Study area and samples

We analyzed DNA from 730 individual red foxes collected throughout the western U.S. between 1986 and 2018 (Table S1; Fig. ​Fig.1).1). For convenience, we refer to two broad regions of the study area: (1) the “Far West,” which includes the high-elevation Pacific ranges (Cascades, Sierra Nevada) and the low-elevation valley and coastal areas to their west, and (2) the “Intermountain West,” which includes the high-elevation Rocky Mountain and Great Basin ranges and the surrounding lower elevation, cold desert basins (i.e., the Columbia Plateau, the Snake River Plain, and the lower elevations of the Great Basin). Generally, the high-elevation mountain ranges encompass the historical distribution of indigenous western red foxes (Hall and Kelson 1959), whereas lower elevations correspond to either populations known to originate from fur farms (California; Sacks et al. 2016) or those of poorly characterized ancestry (cold desert basins; Fichter and Williams 1967; Verts and Carraway 1998; Kamler and Ballard 2003). The Sacramento Valley subspecies (V. v. patwin) is an exception to this elevational characterization, in that it is sister to the high-elevation Sierra Nevada subspecies but occupied the grassland-dominated Sacramento Valley prior to European colonization (Sacks et al. 2010; Volkmann et al. 2015).

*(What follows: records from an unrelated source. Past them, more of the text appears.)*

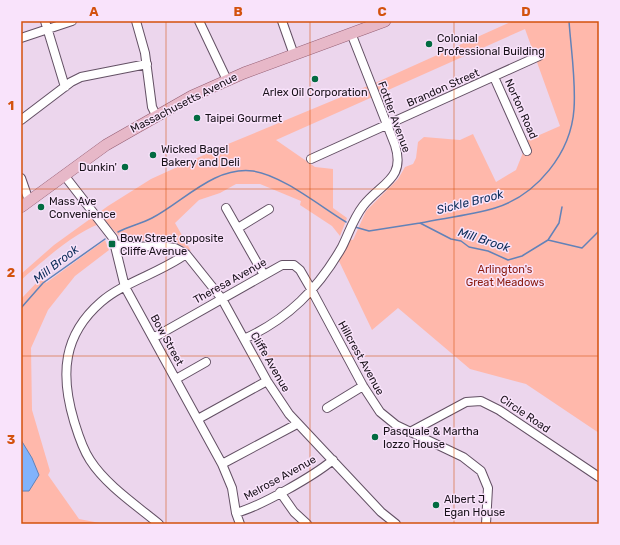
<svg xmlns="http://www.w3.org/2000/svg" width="620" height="545" viewBox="0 0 620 545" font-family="Rubik,sans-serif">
<rect width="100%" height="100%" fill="#ecd6ed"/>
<path fill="#ffb8ab" d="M513 21H599V433L526 384 470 369 398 308 372 330 338 259 349 239 353 240 366 211 398 179 405 167 413 164 416 158 418 142 424 137 460 140 473 134 496 182 516 170 528 140 560 126 525 29 276 140 315 167 333 169V208L347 218 340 236 332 226 300 205 301 201 260 184H236L220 193 199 200 175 223 191 251 175 242 123 240 106 222C79 228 43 261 21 280V274L54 245 108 206 151 179 228 144 375 83Z
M105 240 109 250 75 276 48 310 31 348 32 410 50 471 48 475 79 519 105 524H21V299L42 277 46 283Z"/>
<path fill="#81b3fc" stroke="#6282b8" d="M21 440 32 458 39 475 29 491H21Z"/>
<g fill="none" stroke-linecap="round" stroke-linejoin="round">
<path stroke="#6282b8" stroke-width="1.5" d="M420 223C445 218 471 215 495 208 537 195 571 153 574 109 576 80 571 50 569 21
M355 227 369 231 420 223 451 239 461 241 469 247 488 251 508 260 522 256 548 240 582 248 599 231
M118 232C129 226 141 224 152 218 183 202 214 166 253 171 282 175 321 207 346 222
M548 240 559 223 562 207
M21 308 43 283 105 239"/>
<g stroke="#635064" stroke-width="10">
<path id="minor" d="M45 21 65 87
M136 21 145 53 152 107 156 115
M199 21 227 80
M282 21 294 55
M21 38 72 21
M494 77 527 151
M21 120 71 82 81 77 147 64
M311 159 539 56
M64 175 113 238 125 287 222 464 232 488 236 513 240 524
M21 178 29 201
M226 208 264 275
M238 228 269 209
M115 244 131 247 160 246 175 248 186 254 222 299 267 381 289 414 381 512 396 524
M153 338 282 265H294L300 270 311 289 363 386 380 412 396 425 463 457 481 471 488 488 486 524
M244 339C288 319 318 289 342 247 349 233 353 219 363 206 381 183 406 179 395 145L351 33
M176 379 206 362
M327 408 363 386
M198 419 267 381
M412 431 466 402 481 401 499 410 599 477
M222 464 297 424
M280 492 294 512 307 524
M236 513C261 506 312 477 333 460
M159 524C136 505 106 485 90 460 82 448 78 434 74 421 60 374 63 335 101 302 124 282 160 273 186 254"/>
</g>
<g stroke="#945e73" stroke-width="12">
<path id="major" d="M21 207 106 145 192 96 244 73 385 21"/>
</g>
<use href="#minor" stroke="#fff" stroke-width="8"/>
<use href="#major" stroke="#e7b8c8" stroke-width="11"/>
</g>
<path fill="none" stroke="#d3520d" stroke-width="1" stroke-opacity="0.55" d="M166 21V524M310 21V524M454 21V524M21 189H599M21 356H599"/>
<g fill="#026b41" stroke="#f9e3fb" stroke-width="1.5">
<circle cx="429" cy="44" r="4"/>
<circle cx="315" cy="79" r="4"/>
<circle cx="197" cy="118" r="4"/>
<circle cx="153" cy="155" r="4"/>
<circle cx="125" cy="167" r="4"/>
<circle cx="41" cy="207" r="4"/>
<rect x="108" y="240" width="8" height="8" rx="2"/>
<circle cx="375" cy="437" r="4"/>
<circle cx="436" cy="505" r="4"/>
</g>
<g text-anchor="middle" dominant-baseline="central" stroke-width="3" stroke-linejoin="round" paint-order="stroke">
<g font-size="11" fill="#181119" stroke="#f9e3fb" text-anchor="start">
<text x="437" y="38">Colonial<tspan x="437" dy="13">Professional Building</tspan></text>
<text x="315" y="92" text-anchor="middle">Arlex Oil Corporation</text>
<text x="205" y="118">Taipei Gourmet</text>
<text x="161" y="149">Wicked Bagel<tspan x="161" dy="13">Bakery and Deli</tspan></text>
<text x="117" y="167" text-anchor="end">Dunkin'</text>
<text x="49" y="201">Mass Ave<tspan x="49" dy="13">Convenience</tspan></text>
<text x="120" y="238">Bow Street opposite<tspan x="120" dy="13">Cliffe Avenue</tspan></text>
<text x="383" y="431">Pasquale &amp; Martha<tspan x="383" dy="13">Iozzo House</tspan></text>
<text x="444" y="499">Albert J.<tspan x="444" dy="13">Egan House</tspan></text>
</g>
<g font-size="11" fill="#181119" stroke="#f9e3fb">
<text transform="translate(443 88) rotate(-24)">Brandon Street</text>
<text transform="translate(184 103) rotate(-27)">Massachusetts Avenue</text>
<text transform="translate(521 109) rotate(66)">Norton Road</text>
<text transform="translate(394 117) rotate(70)">Fottler Avenue</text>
<text transform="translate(230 281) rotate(-29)">Theresa Avenue</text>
<text transform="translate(167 340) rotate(61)">Bow Street</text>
<text transform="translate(361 358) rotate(61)">Hillcrest Avenue</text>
<text transform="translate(270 362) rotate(60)">Cliffe Avenue</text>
<text transform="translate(525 414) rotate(34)">Circle Road</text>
<text transform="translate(280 478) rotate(-29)">Melrose Avenue</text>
</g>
<g font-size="11" fill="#891a0d" stroke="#f9e3fb">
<text x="505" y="269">Arlington's<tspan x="505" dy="13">Great Meadows</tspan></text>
</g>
<g font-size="12" font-style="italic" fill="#0c2d59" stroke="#f9e3fb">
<text transform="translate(470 202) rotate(-14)">Sickle Brook</text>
<text transform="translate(484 240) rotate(18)">Mill Brook</text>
<text transform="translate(56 264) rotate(-38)">Mill Brook</text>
</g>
</g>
<rect width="620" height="545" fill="none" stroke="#f9e3fb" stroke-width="44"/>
<rect x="22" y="22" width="576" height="501" fill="none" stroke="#d3520d" stroke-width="1.5"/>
<g font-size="13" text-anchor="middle" font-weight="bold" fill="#d3520d">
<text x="94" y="16">A</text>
<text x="238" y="16">B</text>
<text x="382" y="16">C</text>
<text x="526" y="16">D</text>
<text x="11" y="110">1</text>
<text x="11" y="277">2</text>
<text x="11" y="444">3</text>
</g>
</svg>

Circles indicate the location of collection, with dark fill specifying those known from previous studies to be introduced via fur farms (Sacks et al. 2011, 2016). Colored polygons depict coarse historical ranges of native western subspecies according to Hall and Kelson (1959) and modified by the genetic findings of Sacks et al. (2010). Finer-scaled historical habitat associations are approximated by gray shading, which depicts a merged version of Kuchler’s (1964) vegetation categories, “conifer forest” and “alpine meadows or barren”. The Far West, referred to throughout the main text, includes red foxes in the Pacific mountains (Cascades, Sierra Nevada) and westward, whereas the Intermountain West includes red foxes in the Rocky Mountains and surrounding cold desert basins (Great Basin, Columbia Plateau, Snake River Plain).

Most of the 730 DNA samples were used in previous studies but typed at only a subset of the genetic markers used here (e.g., mitochondrial only; see Table S1 for details); 251 samples were newly collected. The majority (62%) of samples were tissue or blood collected opportunistically from mortalities (e.g., foxes killed via vehicle strikes), pelts with permission of trappers, or live captures for other studies whose trapping and handling methods followed American Society of Mammalogists animal care guidelines (Sikes et al. 2011) and were approved by the University of California, Davis Animal Care and Use Committee (IACUC No. 17860). From more remote montane regions, we additionally incorporated noninvasively collected hair and fecal samples (e.g., Hiller et al. 2015; Akins et al. 2018). Tissue and hair were stored in desiccant or frozen at −20 °C and fecal samples were stored in >95% ethanol. We extracted DNA from feces using QIAamp Stool Kit (Qiagen Inc., Valencia CA), and from hair, urine, and tissue using DNeasy Blood and Tissue Kits (Qiagen Inc.) using previously described protocols (e.g., Quinn et al. 2019).